Breast Cancer Clinical Trial
Official title:
Minimally Invasive Biopsy Technique Predicting Breast Pathological Complete Respons After Neoadjuvant Chemotherapy for Breast Cancer
Neoadjuvant chemotherapy (NAC) is widely used as an efficient breast cancer treatment.
Ideally, a pathological complete remission (pCR) can be achieved. With improvements in
molecular typing guided NAC and targeted therapies, there has been dramatic improvement in
pCR rates, especially among triple-negative and human epidermal growth factor receptor 2
positive breast cancers. Rates of pCR in these groups of patients can reach 60% or higher.
NAC has significantly promoted the loco-regional de-escalating treatment of breast cancer,
and the need for breast surgery in NAC cases with pCR has been questioned, especially in
patients undergoing breast-conserving surgery with whole breast radiotherapy. The main
impediments for potential elimination of breast surgery have been the fact that conventional
and functional breast imaging techniques are incapable of accurate prediction of residual
disease. However, imaging-guided minimally invasive biopsy (MIB) techniques might have the
potential to overcome this impediment.
The investigators design and begin a prospective one-armed clinical study to explore the
accuracy of MIB in predicting breast pCR after NAC.
In clinical routine surgical treatment follows the neoadjuvant chemotherapy (NAC). However,
recent studies have demonstrated that shrinking tumors need less surgical treatment
indicating that patients with pCR could potentially be spared of surgery in the future.
However, up to now, prediction of pCR after NACT is only moderately accurate. This
prospective, monocenter diagnostic trial aims to explore if minimal invasive biopsies (MIB)
might overcome this diagnostic challenge.

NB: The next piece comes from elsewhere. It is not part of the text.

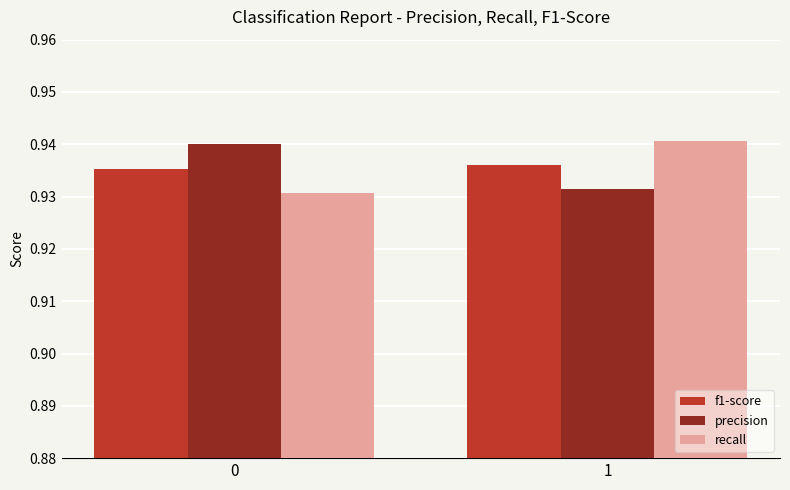

What is the total value across all series at 0?

2.8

From June 1st, 2017 to June 15th, 2019 the investigators performed ultrasound-guided
multipoint core needle biopsy (CNB) on 50 breast cancer patients after NAC and directly after
surgery. To analyse CNB pathologically results were categorized as follows: residual vital
tumor cells (invasive, in situ, both, lymphangiosis carcinomatosous) present, (significant
parts of) the tumor bed present, neither vital tumor cells nor (significant parts of) the
tumor bed (indicating a non representative VAB). The results were compared to those of the
pathological examination of surgical specimen.